Step 1: Create the Table
First, let’s create a table called Employee and populate it with some data, including duplicate rows:
CREATE TABLE Employee (name NVARCHAR(100), age INT, salary INT); INSERT INTO Employee VALUES ('Mark', 42, 120000), ('Susan', 29, 125000), ('Mark', 42, 120000);
At this point, if you query the table using:
SELECT * FROM Employee;
You’ll see that the table contains duplicate rows:
name | age | salary |
---|---|---|
Mark | 42 | 120000 |
Susan | 29 | 125000 |
Mark | 42 | 120000 |
Step 2: Use a CTE to Identify Duplicate Rows
We can use a CTE to assign a unique row number to each record. By partitioning the data based on name, age, and salary, and ordering by the same columns, we can easily identify duplicates. Here’s the query:
WITH CTE_Employee(name, age, salary, rownumber) AS ( SELECT name, age, salary, ROW_NUMBER() OVER ( PARTITION BY name, age, salary ORDER BY name, age, salary ) AS rownumber FROM Employee )
In this CTE:
- PARTITION BY groups rows with the same name, age, and salary.
- ROW_NUMBER() assigns a unique number to each row within a partition.
For duplicate records, all rows except the first one will have a rownumber greater than 1.
Step 3: Delete Duplicate Rows
Once the duplicates are identified, we can delete them by keeping only rows where rownumber is equal to 1:
DELETE FROM CTE_Employee WHERE rownumber <> 1;
This query removes all duplicate rows while retaining one instance of each unique record.

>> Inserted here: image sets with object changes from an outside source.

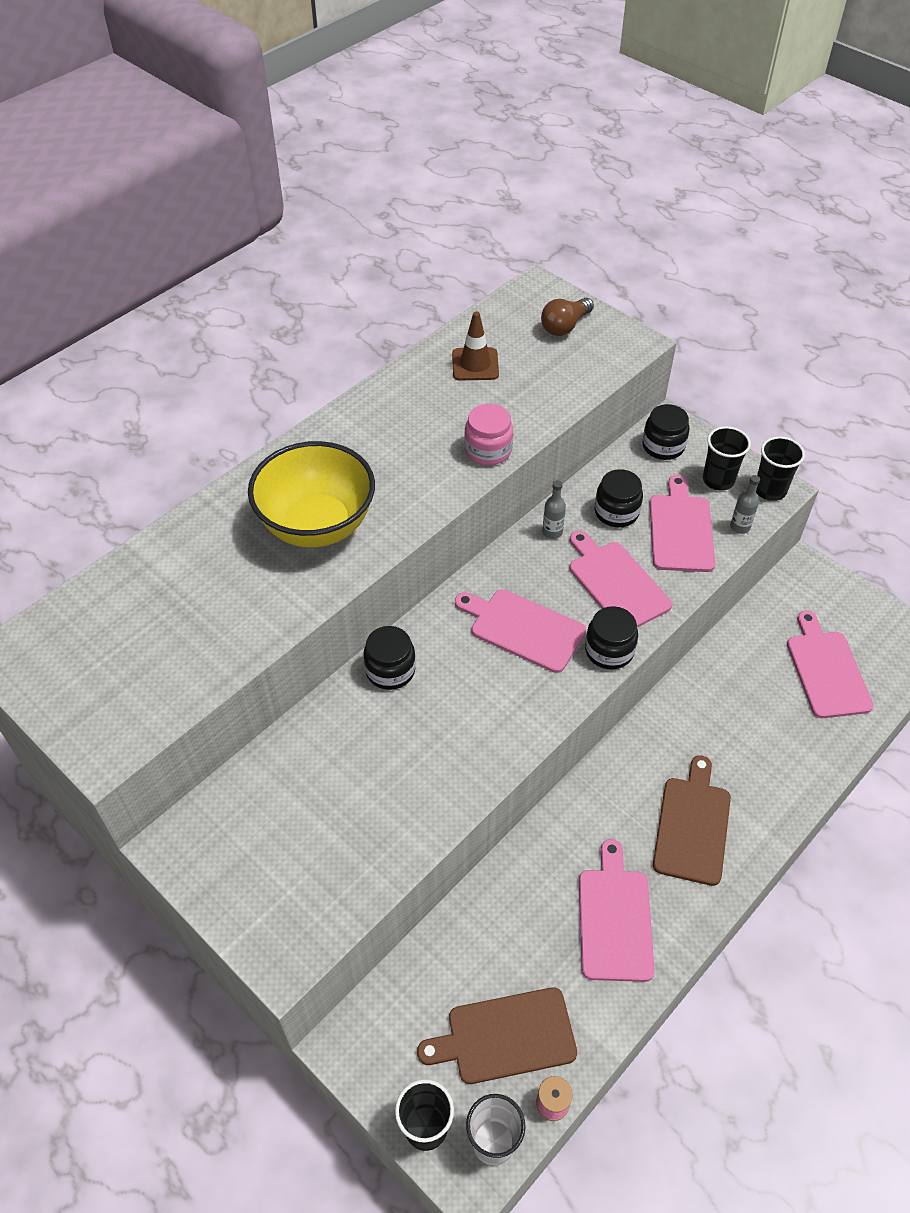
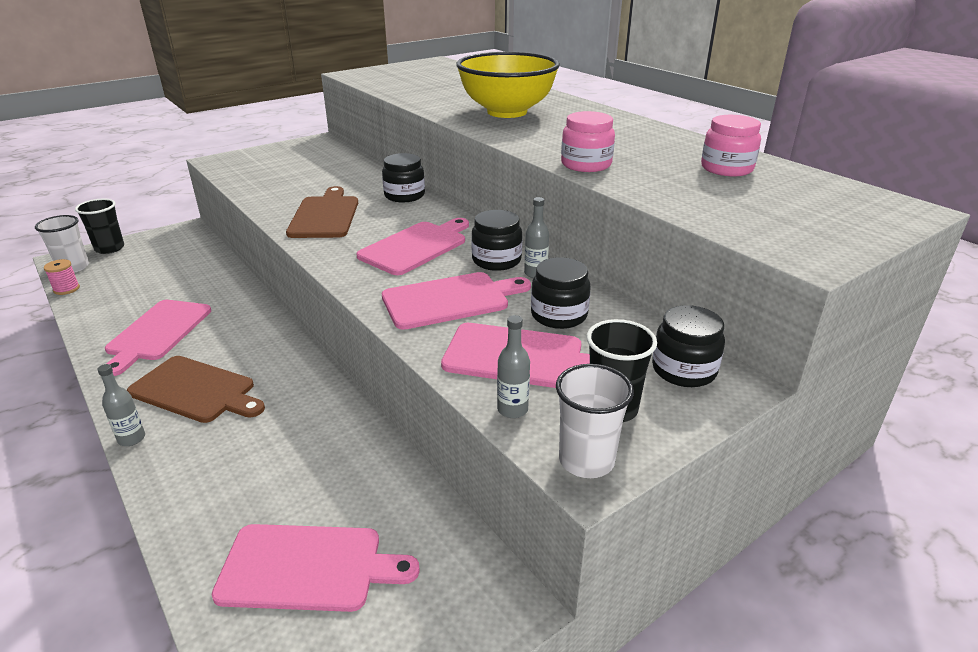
camera: 100 degrees right, 20 degrees down
brown cutting board [417,987,577,1084] -> brown cutting board moved to [286,186,358,238]
brown traffic cone [452,312,499,380] -> pink jar [701,115,761,176]
brown light bulb [541,298,594,336] -> none
pink cutting board [579,839,655,982] -> pink cutting board turned 90 degrees clockwise [105,300,211,376]
black jar [585,606,638,669] -> black jar moved to [471,210,522,271]
black cup [756,436,805,501] -> white cup [556,364,634,478]
none -> grey bottle [97,364,145,446]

Step 4: Verify the Results
After running the deletion query, you can verify that the duplicates have been removed by querying the table again:
SELECT * FROM Employee;
You should now see only unique records in the Employee table.
Using CTEs to manage duplicate records in T-SQL is both powerful and readable. The ROW_NUMBER() function, combined with PARTITION BY, makes it easy to identify and handle duplicate rows efficiently. Try applying this approach to your datasets to simplify data cleansing tasks.